What you should do: Lines holding the string "information" in the listing below are to be copied.

Available records:
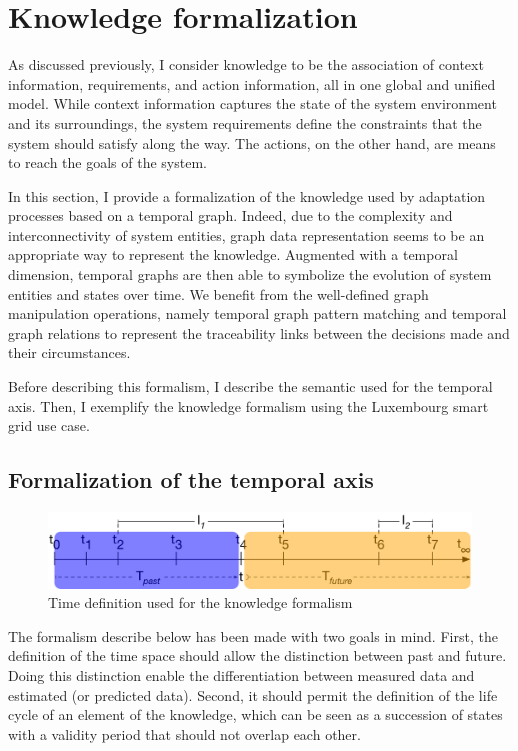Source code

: \section{Knowledge formalization}
 
  As discussed previously, I consider \gls{knowledge} to be the association of \gls{context} information, \glspl{requirement}, and \gls{action} information, all in one global and unified model.
 While \gls{context} information captures the state of the system environment and its surroundings, the system \glspl{requirement} define the constraints that the system should satisfy along the way. 
 The \glspl{action}, on the other hand, are means to reach the goals of the system.
  
 In this section, I provide a formalization of the \gls{knowledge} used by adaptation processes based on a temporal graph. 
Indeed, due to the complexity and interconnectivity of system entities, graph data representation seems to be an appropriate way to represent the \gls{knowledge}. 
Augmented with a temporal dimension, temporal graphs are then able to symbolize the evolution of system entities and states over time. 
We benefit from the well-defined graph manipulation operations, namely temporal graph pattern matching and temporal graph relations to represent the traceability links between the \glspl{decision} made and their \glspl{circumstance}.

Before describing this formalism, I describe the semantic used for the temporal axis.
Then, I exemplify the knowledge formalism using the Luxembourg smart grid use case.

\subsection{Formalization of the temporal axis}
\label{sec:tkm:timeDef}

\begin{figure}
   \centering
	\includegraphics[width=\textwidth]{img/chapt-tkm/formalism/formalismeTime}
	\caption{Time definition used for the knowledge formalism}
	\label{fig:tkm:formalismeTime}
\end{figure}

The formalism describe below has been made with two goals in mind.
First, the definition of the time space should allow the distinction between past and future. 
Doing this distinction enable the differentiation between measured data and estimated (or predicted data).
Second, it should permit the definition of the life cycle of an element of the \gls{knowledge}, which can be seen as a succession of states with a validity period that should not overlap each other.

Solved problem:
  As discussed previously, I consider \gls{knowledge} to be the association of \gls{context} information, \glspl{requirement}, and \gls{action} information, all in one global and unified model.
 While \gls{context} information captures the state of the system environment and its surroundings, the system \glspl{requirement} define the constraints that the system should satisfy along the way. 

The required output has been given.